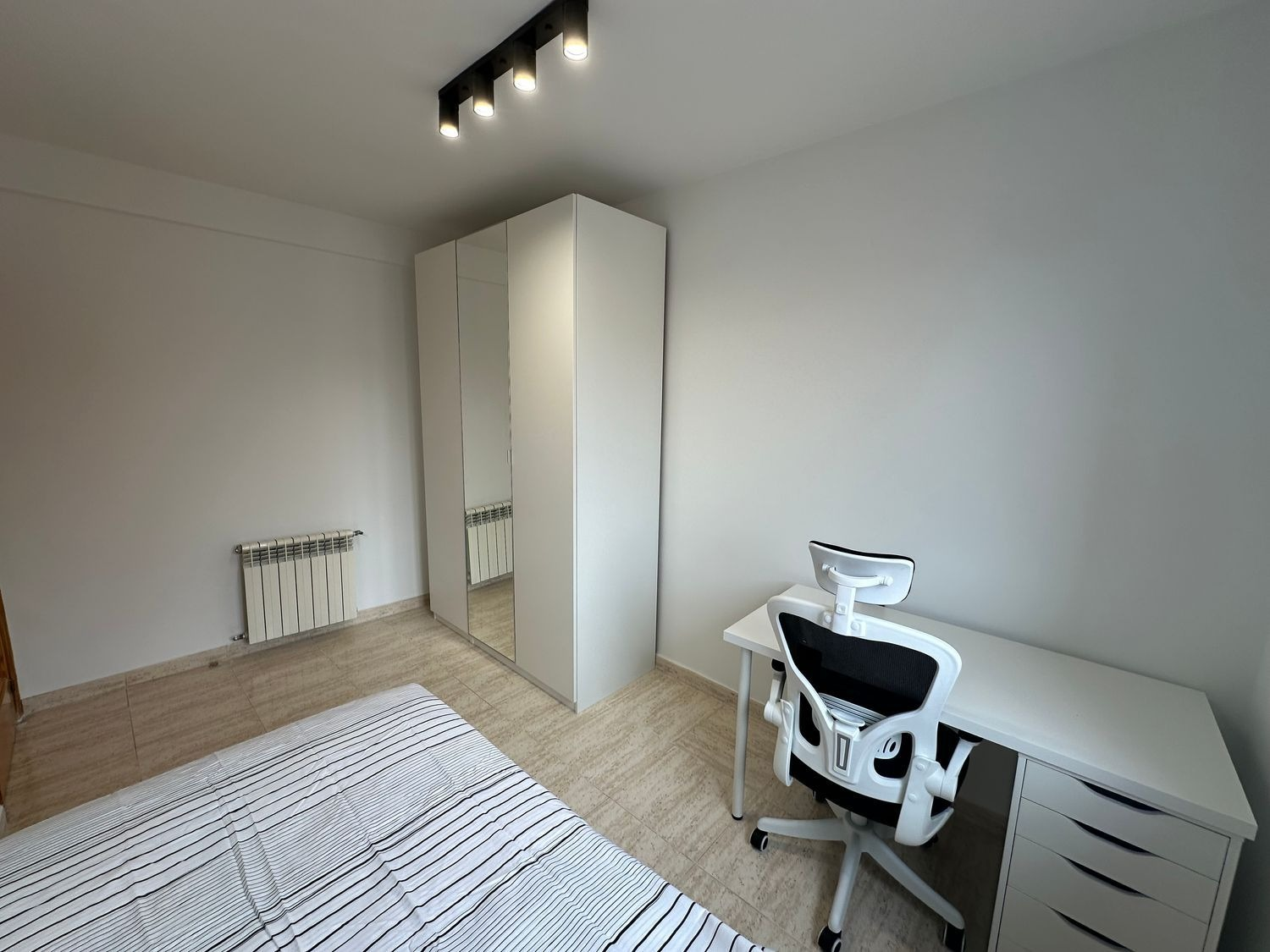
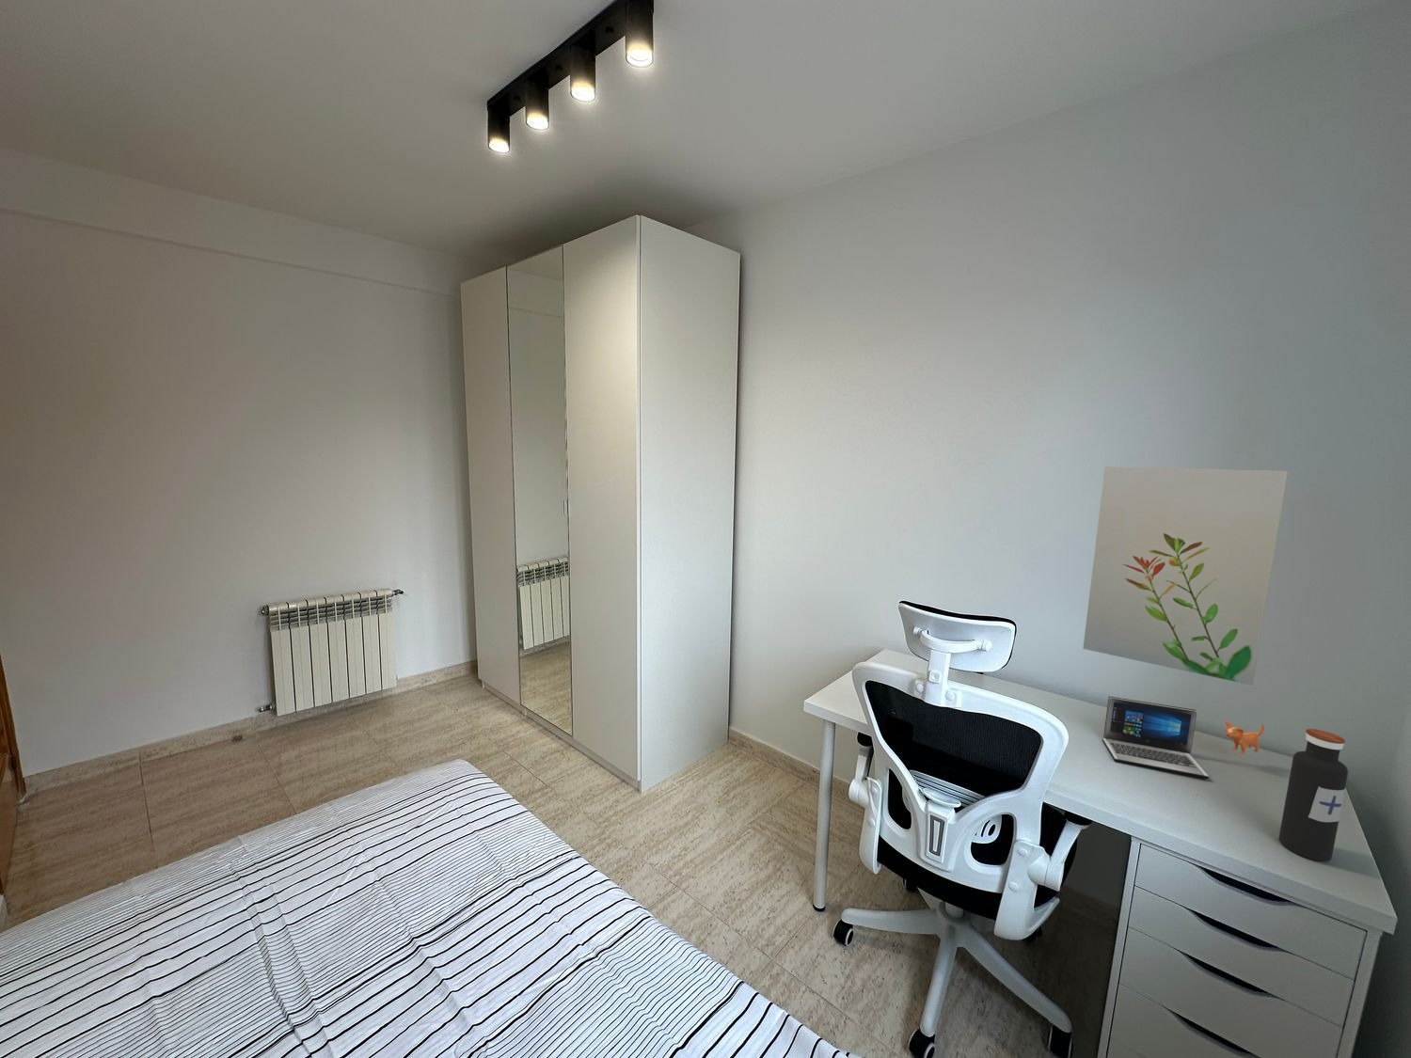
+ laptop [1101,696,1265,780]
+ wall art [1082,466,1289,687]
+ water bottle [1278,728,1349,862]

--

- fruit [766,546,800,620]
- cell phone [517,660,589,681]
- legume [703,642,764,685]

WHAT THE EXERCISE ASKS:
Within the material above, output exactly the lines from the one with "wall art [1082,466,1289,687]" through the one with "water bottle [1278,728,1349,862]", end lines included, and nothing besides.

SOLVED PROBLEM:
+ wall art [1082,466,1289,687]
+ water bottle [1278,728,1349,862]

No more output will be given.